TAREFA A - Liste as atividades que, segundo o texto sobre as crianças influencers do YouTube, Damian e Deion realizam nos canais da família.
TAREFA B - Escreva a continuação do texto sobre as crianças influencers do YouTube, a partir da última frase apresentada.

TEXTO -
»»

As crianças que ganham até US$ 1 milhão por ano no YouTube
À medida que as regras de anúncios mudam, as crianças influencers procuram converter o status que têm no YouTube em algo além.
"Pensei que tivéssemos uma reunião", diz Damian Camarillo, um novo astro do YouTube de 12 anos de idade, olhando para o pai, Eli. O pai verifica o telefone. "Será amanhã, às duas horas. Eles continuaram mudando."
Damian se acomoda ainda mais no sofá, onde está descansando depois dos encontros na Toy Fair (feira de brinquedos) de Nova York, uma conferência anual da indústria, que atrai cerca de 25 mil pessoas de todo o mundo.
Durante décadas, o evento foi de domínio exclusivo de adultos —fabricantes de brinquedos, varejistas e empresas de comunicação—, com a apresentação dos mais recentes produtos e buscando a próxima tendência.
Mas, nos últimos anos, as personalidades infantis do YouTube se tornaram alguns dos maiores nomes do público presente.
Os Camarillos, que começaram a postar em 2015 e estouraram depois de postar um vídeo de Damian e o primo dele comendo salgadinhos apimentados, são estrelas estabelecidas nessa área.
Eles têm cerca de um milhão de seguidores em seus canais, que mostram Damian e seu irmão Deion, de 8 anos, realizando batalhas com brinquedos, fazendo corridas com carros de brinquedo e disputando partidas de jogos eletrônicos.
O maior canal deles, "Damian and Deion in Motion", atrai cerca de 13 milhões de visualizações por mês, segundo Camarillo.
A família, que mora no Estado do Arizona, ganha entre US$ 400 mil e US$ 1 milhão (entre R$ 1,8 milhão e R$ 4,65 milhões) por ano, diz Camarillo. Envios regulares de brinquedos e patrocínios diretos ajudam nas postagens e complementam as receitas de publicidade.

««

Coordenadas de pontos de referência dos membros:
»»

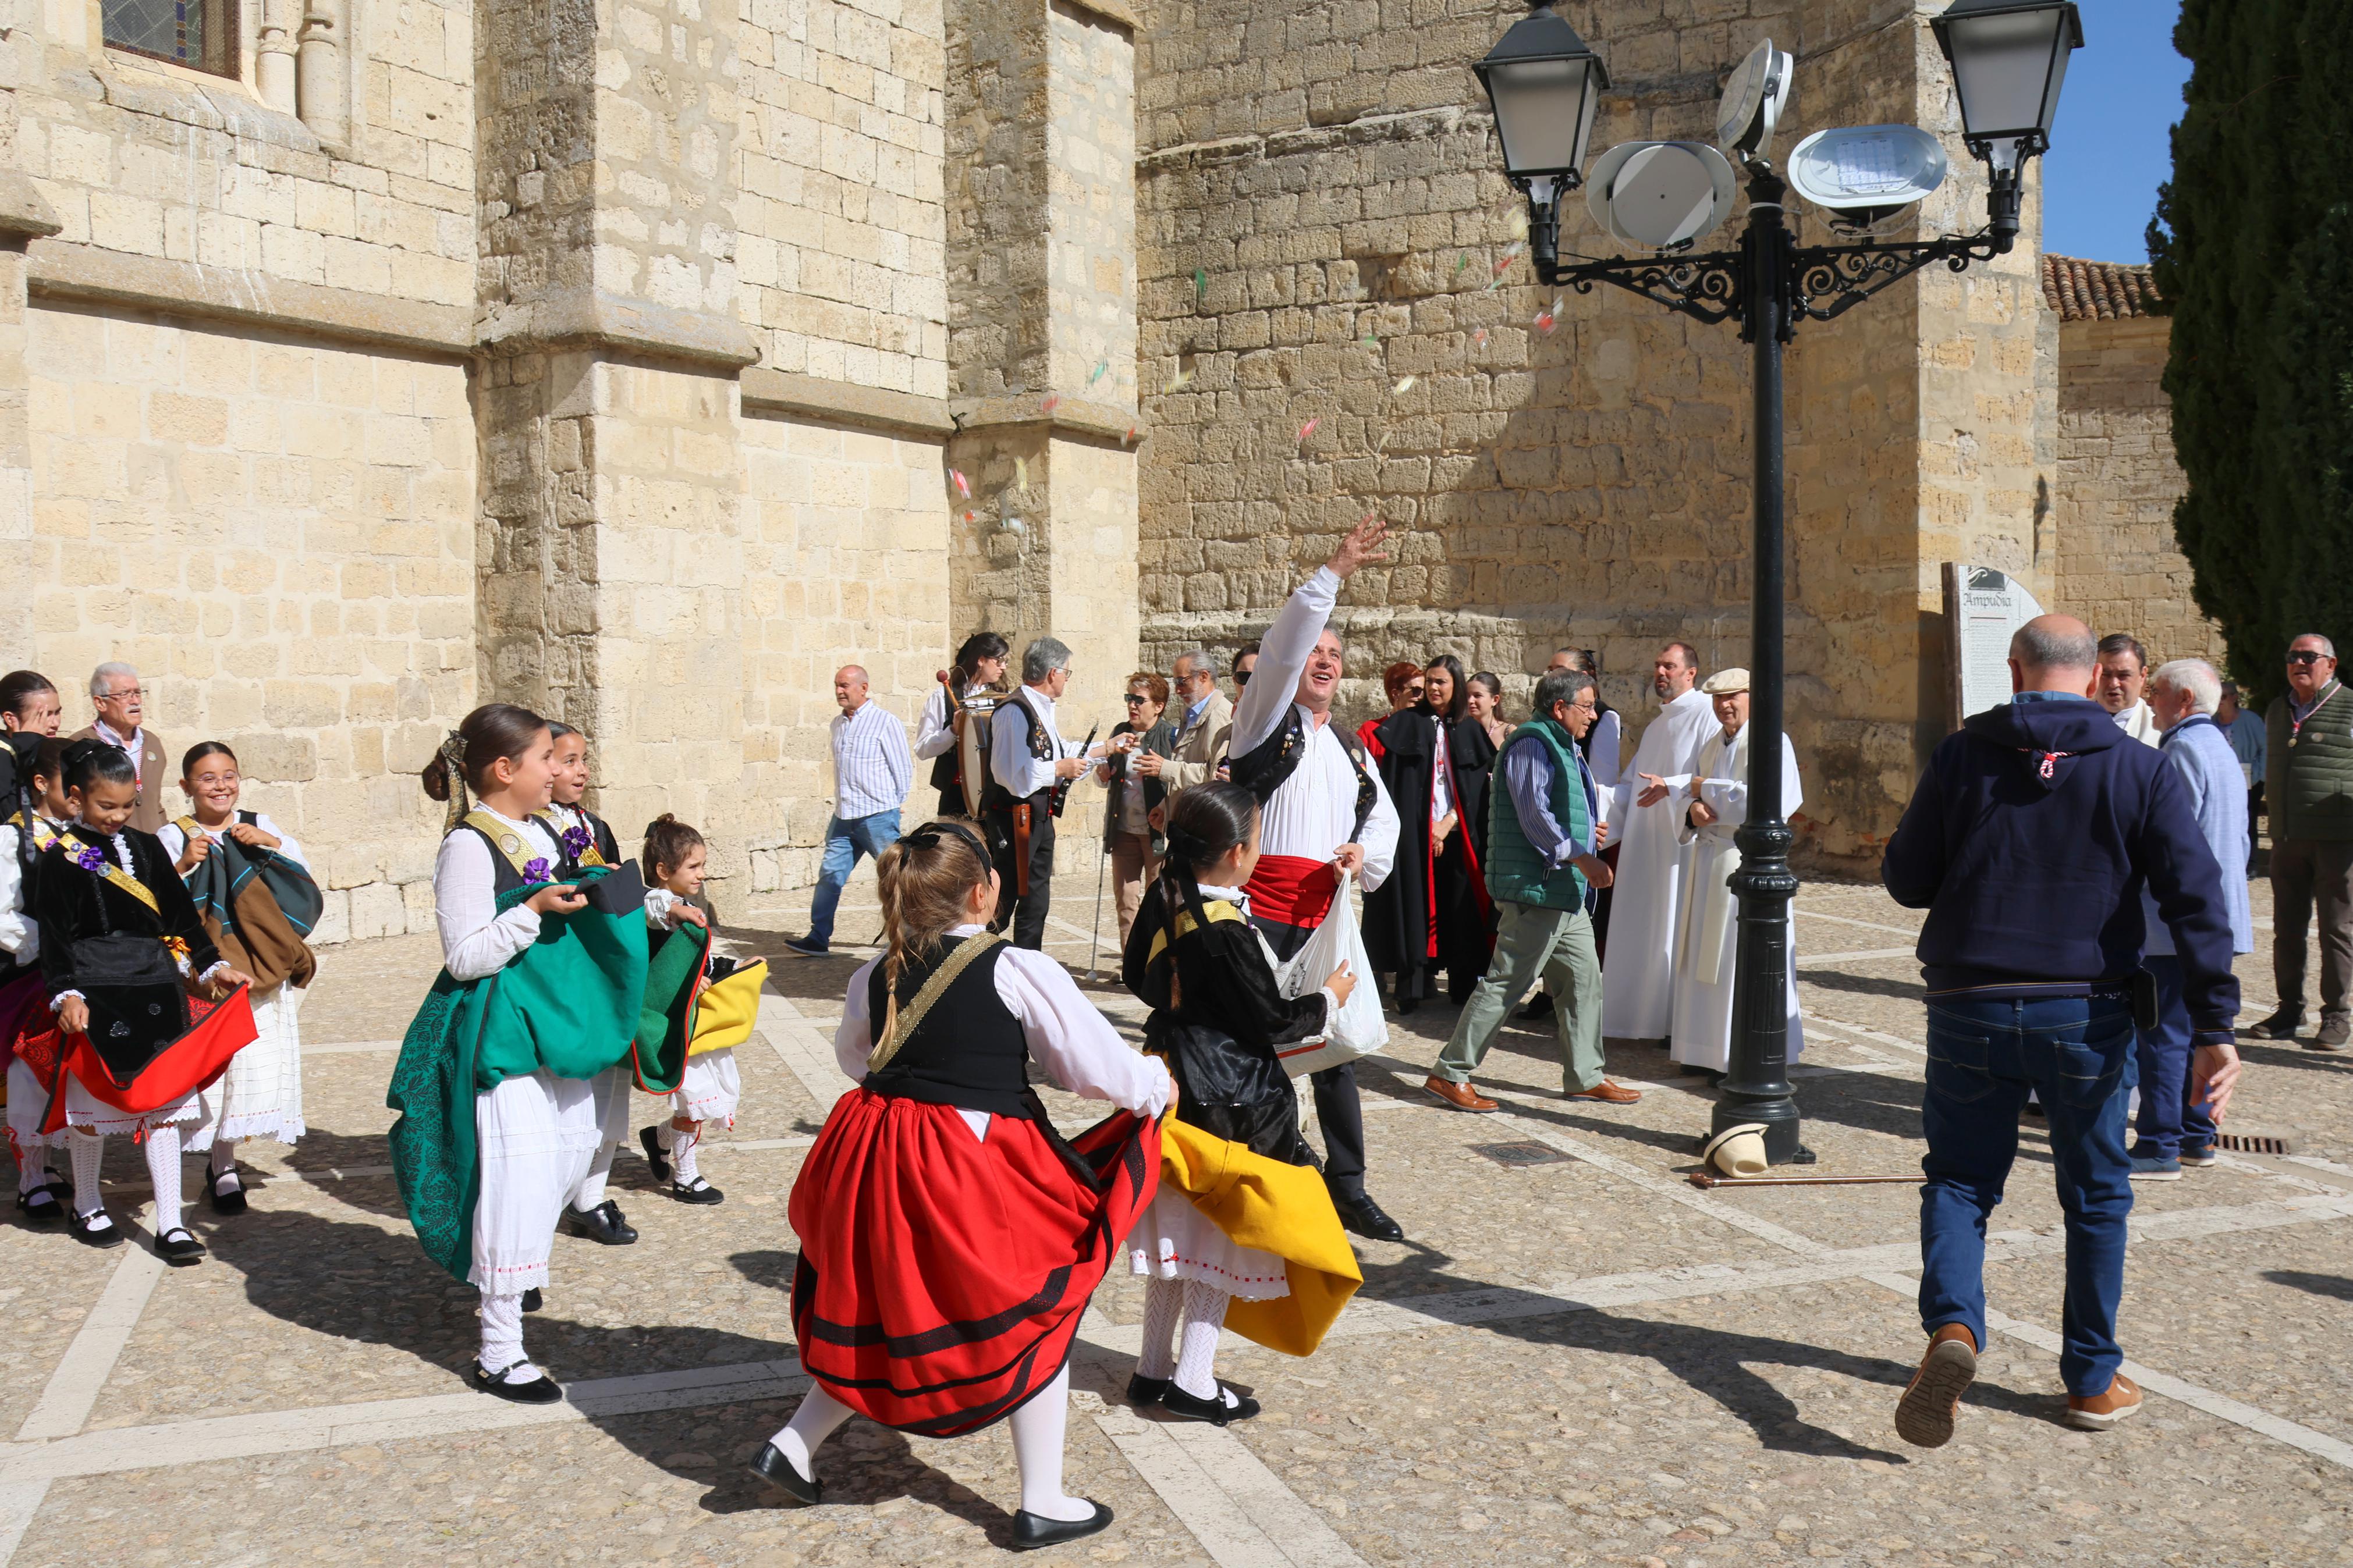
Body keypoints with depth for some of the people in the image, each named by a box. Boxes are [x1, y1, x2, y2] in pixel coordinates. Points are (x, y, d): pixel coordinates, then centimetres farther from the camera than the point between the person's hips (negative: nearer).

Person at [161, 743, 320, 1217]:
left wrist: (271, 842, -14)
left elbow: (305, 877, -1)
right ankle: (221, 1167, 7)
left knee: (260, 1062, 1)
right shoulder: (173, 838, 1)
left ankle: (222, 1162, 19)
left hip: (262, 972, 2)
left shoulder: (261, 827, 9)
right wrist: (183, 866, -20)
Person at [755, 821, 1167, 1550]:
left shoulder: (876, 976, 2)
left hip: (883, 1162, 6)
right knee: (1036, 1319, 13)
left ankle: (793, 1445, 26)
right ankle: (1042, 1503, 21)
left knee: (884, 1314, 26)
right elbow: (1099, 1066, -12)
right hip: (978, 1171, -5)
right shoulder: (1020, 972, -15)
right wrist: (1156, 1086, 8)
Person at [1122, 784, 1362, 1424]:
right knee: (1222, 1238, 5)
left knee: (1179, 1231, 17)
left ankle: (1153, 1370, 25)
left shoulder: (1165, 898, -2)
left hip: (1174, 1081, 8)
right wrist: (1326, 999, -1)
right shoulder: (1226, 933, -26)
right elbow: (1273, 1022, -17)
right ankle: (1193, 1382, 11)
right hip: (1227, 1100, -8)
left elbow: (1138, 975, 12)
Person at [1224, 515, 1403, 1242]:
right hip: (1260, 910, -6)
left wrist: (1364, 851, 1)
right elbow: (1283, 645, -11)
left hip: (1323, 915, 6)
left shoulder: (1350, 750, 22)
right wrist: (1334, 573, -16)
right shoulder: (1267, 722, 3)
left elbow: (1384, 819, 25)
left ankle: (1347, 1189, 21)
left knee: (1335, 1048, 11)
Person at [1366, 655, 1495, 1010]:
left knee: (1459, 907, 2)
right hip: (1414, 832, -2)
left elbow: (1478, 788, 5)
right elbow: (1373, 751, -8)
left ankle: (1463, 985, 11)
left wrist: (1448, 823, -7)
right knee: (1415, 906, -4)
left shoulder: (1469, 731, 10)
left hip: (1456, 834, 2)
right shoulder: (1406, 723, 4)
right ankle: (1413, 985, 1)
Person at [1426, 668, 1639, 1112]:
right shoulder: (1532, 745, -14)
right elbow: (1535, 816, -21)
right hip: (1536, 890, -11)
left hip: (1566, 892, 11)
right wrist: (1581, 857, -22)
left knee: (1583, 979, 13)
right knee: (1506, 983, -8)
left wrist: (1588, 832, 15)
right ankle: (1450, 1074, -2)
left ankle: (1585, 1076, 22)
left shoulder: (1563, 746, 20)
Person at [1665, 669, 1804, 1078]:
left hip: (1746, 862, -8)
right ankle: (1708, 1048, 18)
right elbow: (1687, 795, 15)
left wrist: (1708, 791, -12)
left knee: (1741, 959, -5)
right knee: (1706, 958, 10)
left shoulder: (1772, 744, -9)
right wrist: (1693, 808, -9)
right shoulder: (1711, 745, 15)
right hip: (1707, 860, 8)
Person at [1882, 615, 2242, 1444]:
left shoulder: (1962, 756, -3)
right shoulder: (2140, 769, -2)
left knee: (1959, 1179, 13)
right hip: (2088, 1016, 1)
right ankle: (2093, 1380, 24)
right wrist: (2215, 1027, -12)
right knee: (2096, 1196, 16)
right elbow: (2197, 899, -10)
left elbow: (1906, 882, -1)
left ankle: (1954, 1327, -12)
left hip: (1971, 1010, 0)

««

RESPOSTA A -
- Realizar batalhas com brinquedos
- Fazer corridas com carros de brinquedo
- Disputar partidas de jogos eletrônicos

RESPOSTA B -
O negócio é tão grande que Camarillo deixou seu emprego como trabalhador de TI no setor de saúde há cerca de três anos.
Mas a família ainda tem algum caminho a percorrer antes de alcançar o status de Ryan Kaji, de 8 anos, cujo canal "Ryan's World" tem mais de 24 milhões de seguidores. Ele foi considerado o youtuber com maior rendimento na lista de 2019, com uma linha de brinquedos de US$ 200 milhões (R$ 920 milhões) e uma série na Nickelodeon.
"Esse garoto ganha US$ 25 milhões (R$ 116 milhões) por ano. Por que você não gostaria de estar nessa posição?", diz Camarillo. "Eu acho que esse é o objetivo."
O desejo de expandir ocorre em um momento crítico. Os fabricantes de brinquedos, diante de uma queda nas vendas em todo o setor, estão cada vez mais aprofundando seus relacionamentos com os criadores de conteúdo do YouTube, oferecendo vídeos patrocinados e acordos de licenciamento em resposta ao seu poder de atrair audiências e impulsionar as vendas dos produtos.
Enquanto isso, os youtubers estão enfrentando uma queda na receita com anúncios, depois que a plataforma revisou suas políticas de publicidade para os canais infantis em meio a preocupações regulatórias sobre privacidade.
MUDANÇA NA REGRA
Para os Camarillos, as mudanças —que incluem limites para anúncios direcionados e o fim dos comentários— significaram uma queda instantânea na receita publicitária de cerca de 50%.
"Nós nos preparamos para isso. Sabíamos que estava chegando", diz Camarillo. Ainda assim, foi preciso fazer ajustes. Quando as mudanças foram anunciadas, a família tinha acabado de comprar uma casa.
Além da tensão financeira, alguns dizem que as novas regras do YouTube podem dificultar o surgimento de novas vozes. Atualmente, os Estados Unidos estão revisando alterações na lei que regulamenta a privacidade online das crianças.
No entanto, ainda que as regras para anúncios e marketing de mídia social envolvendo crianças se tornem mais rígidas, muitas pessoas do setor duvidam que isso prejudique o crescimento dos influencers.
Globalmente, espera-se que as empresas gastem quase US$ 10 bilhões (R$ 46,5 bilhões) em "marketing de influenciadores" este ano, acima dos US$ 6,5 bilhões (R$ 30 bilhões) em 2019, segundo estimativas do setor.
Na indústria de brinquedos, os influencers agora atraem quase tanto gastos com publicidade quanto a televisão tradicional, diz Juli Lennett, da empresa de pesquisa NPD Group. Para algumas empresas, pode ser muito mais. "Você precisa estar onde estão as crianças", diz ela.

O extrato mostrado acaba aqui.